A Fresh Take on US/Japan Comparisons
The charts below, comparing American and Japanese bear markets, are some of the better ones I’ve seen (source: dshort.com). Comparisons between the US’s current crisis to Japan’s are nothing new, of course. But these charts offer some unique angles, indexes, and timelines. Also, the second chart adjusts for inflation, with interesting results.
This first chart compares 4 bear markets, on a 10-year timeline:
- Nikkei 225 (Japan’s main index) 1989-1999
- S&P 500 from 2007-present
- Dow 1929-1939
- Nasdaq 2000-present. Click to enlarge:
Inflation-Adjusted: S&P 500 peaked in March 2000
The next chart uses the same indexes, but adjusts for inflation. The author points out that the S&P 500 reached its true peak in March of 2000. When adjusted for inflation, the S&P’s 2007 numerical “high” is actually 16% lower than 2000’s. This version’s timeline is also extended to 20 years.
Food for thought. Our situation is unique, of course.
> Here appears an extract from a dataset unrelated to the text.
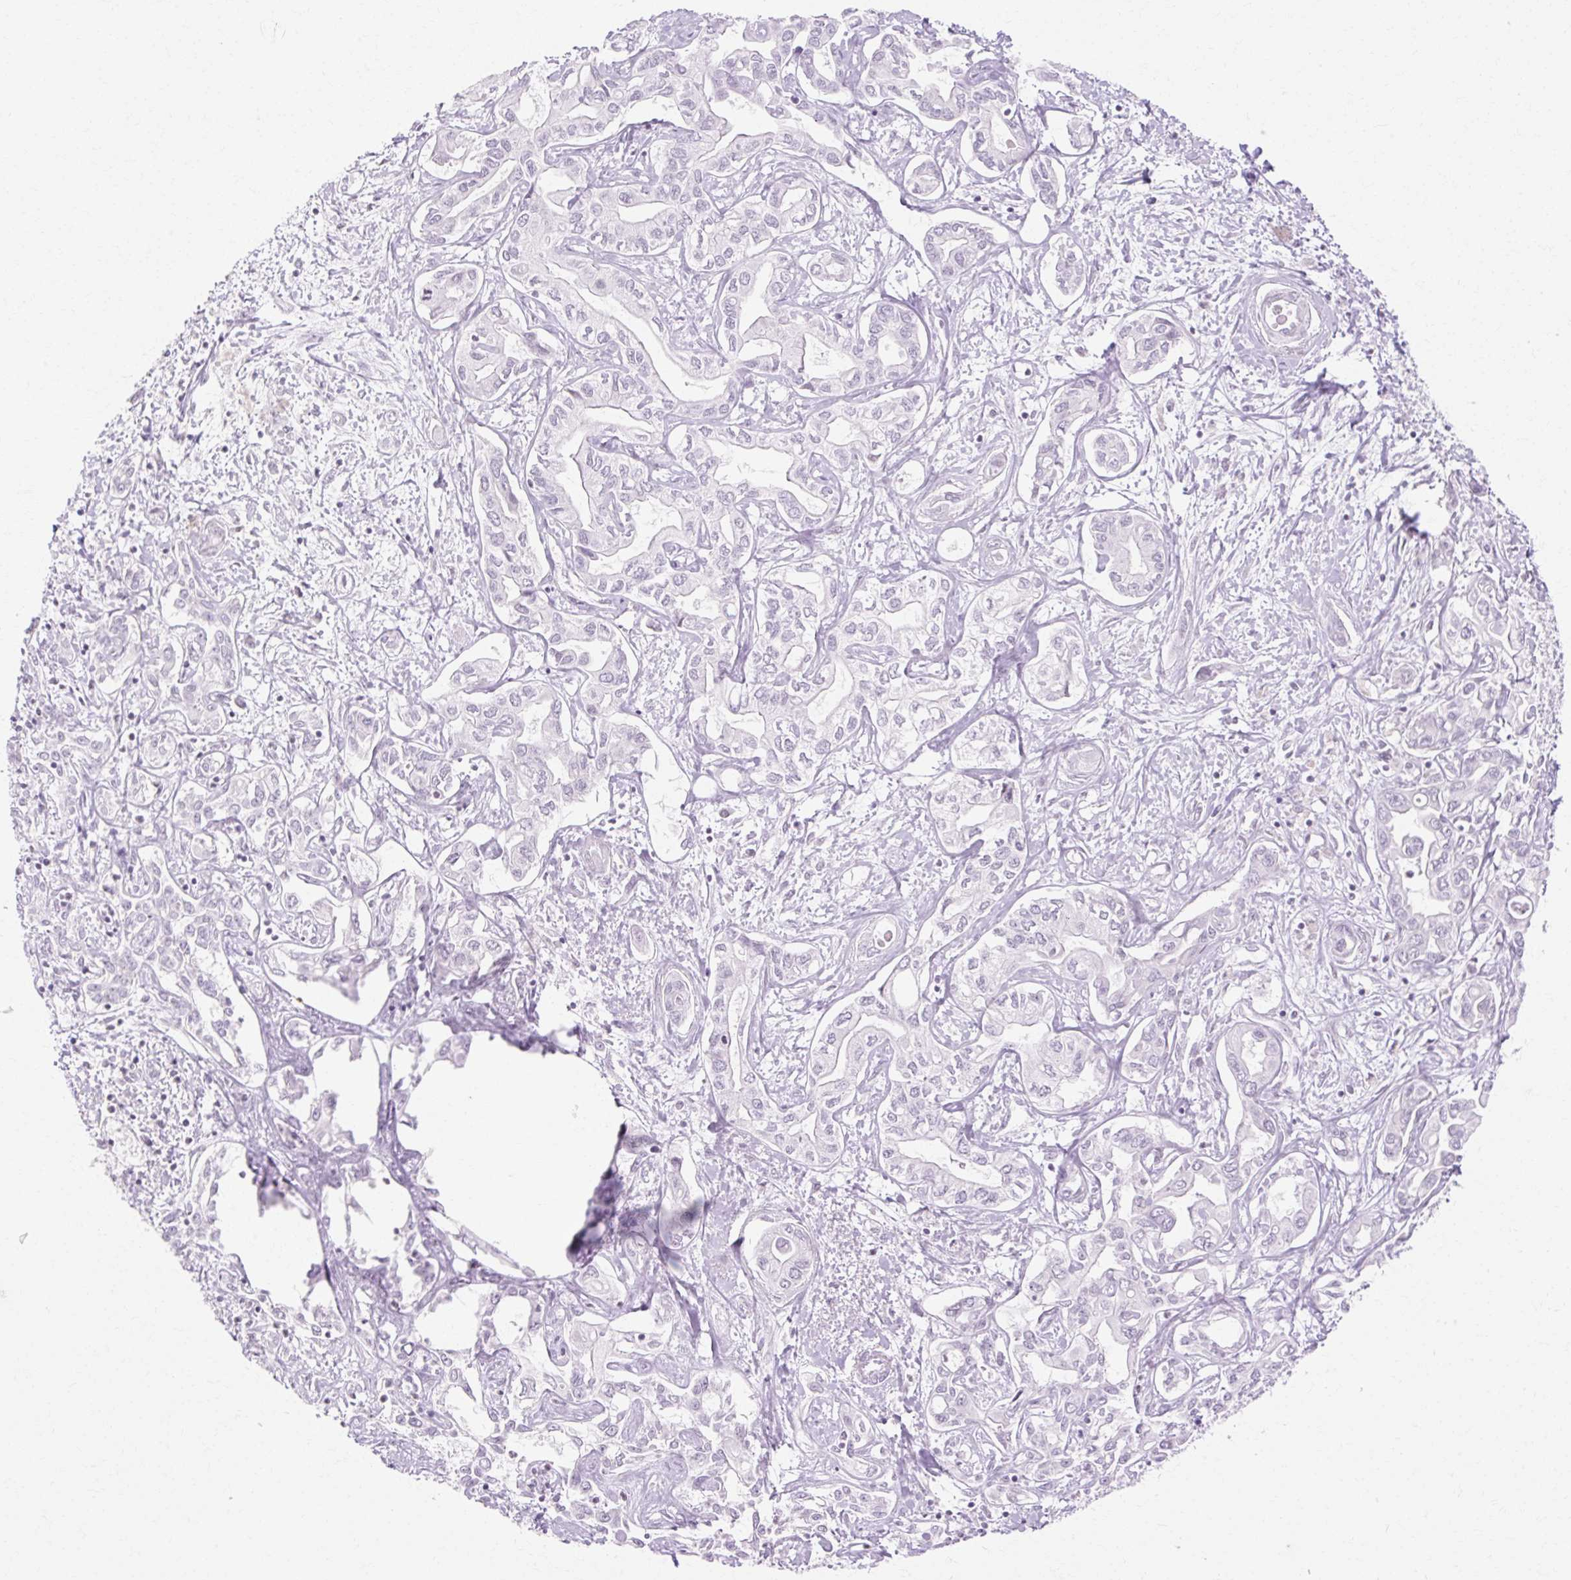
{"staining": {"intensity": "negative", "quantity": "none", "location": "none"}, "tissue": "liver cancer", "cell_type": "Tumor cells", "image_type": "cancer", "snomed": [{"axis": "morphology", "description": "Cholangiocarcinoma"}, {"axis": "topography", "description": "Liver"}], "caption": "An IHC photomicrograph of liver cancer (cholangiocarcinoma) is shown. There is no staining in tumor cells of liver cancer (cholangiocarcinoma).", "gene": "C3orf49", "patient": {"sex": "female", "age": 64}}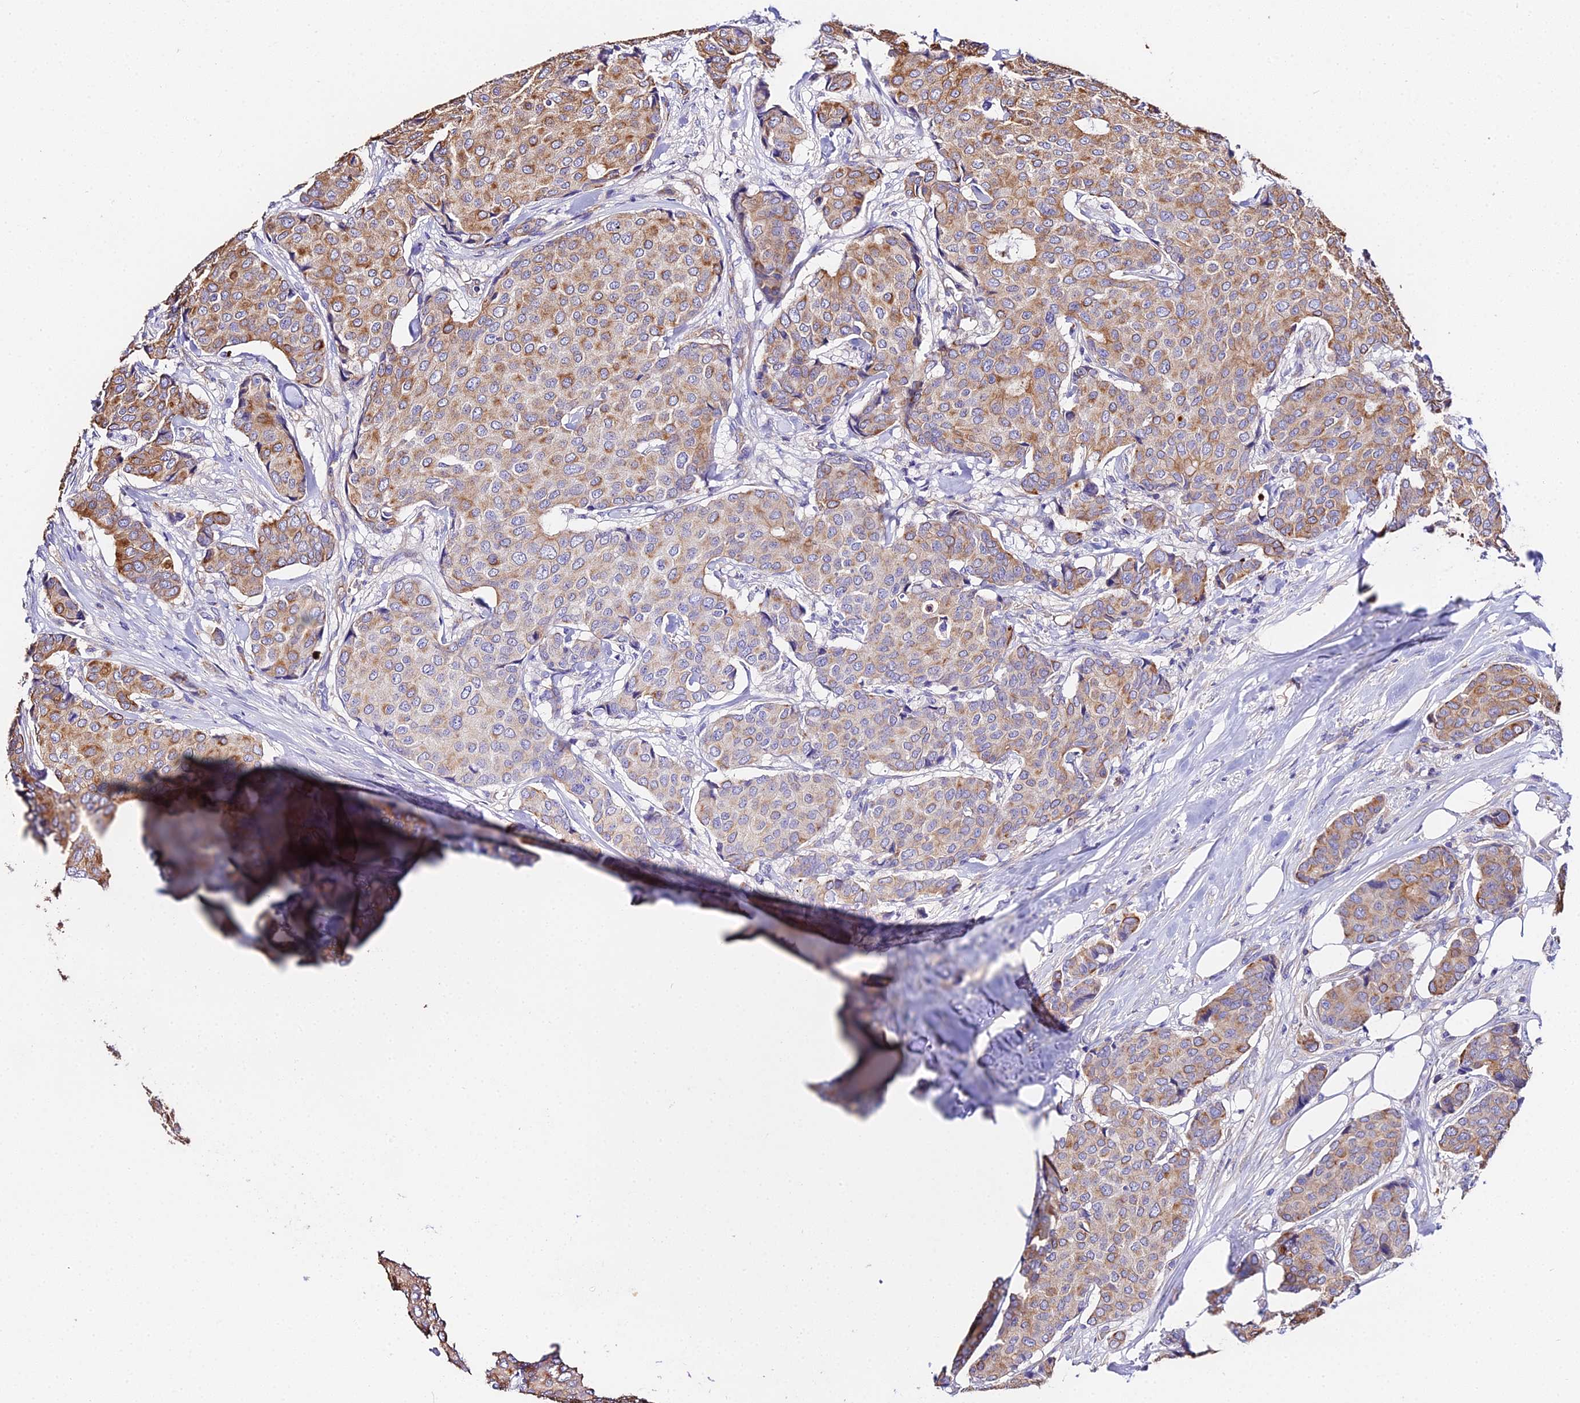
{"staining": {"intensity": "moderate", "quantity": ">75%", "location": "cytoplasmic/membranous"}, "tissue": "breast cancer", "cell_type": "Tumor cells", "image_type": "cancer", "snomed": [{"axis": "morphology", "description": "Duct carcinoma"}, {"axis": "topography", "description": "Breast"}], "caption": "Infiltrating ductal carcinoma (breast) tissue shows moderate cytoplasmic/membranous staining in approximately >75% of tumor cells The staining is performed using DAB brown chromogen to label protein expression. The nuclei are counter-stained blue using hematoxylin.", "gene": "DAW1", "patient": {"sex": "female", "age": 75}}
Like every economic disaster: Unique demographics, debt, industry, political remedies, currency factors, etc. But these charts are still valuable. They show how long bear markets can last, and how dramatic the bear-rallies can be.
Some would argue that they also show the results of following in Japan’s footsteps. I don’t agree with the sustained-deflation argument, as stated here. But a lot of smart people do think our “eternal life-support for zombie-banks” policies will lead us into a similar period of stagnation.
The author of the above charts has more commentary here. I just discovered dshort.com, but it seems like a nice resource. Apparently the author provides regular updates for these charts, and tweaked versions of it on occasion.
Disclosure: No positions in any companies/stocks mentioned.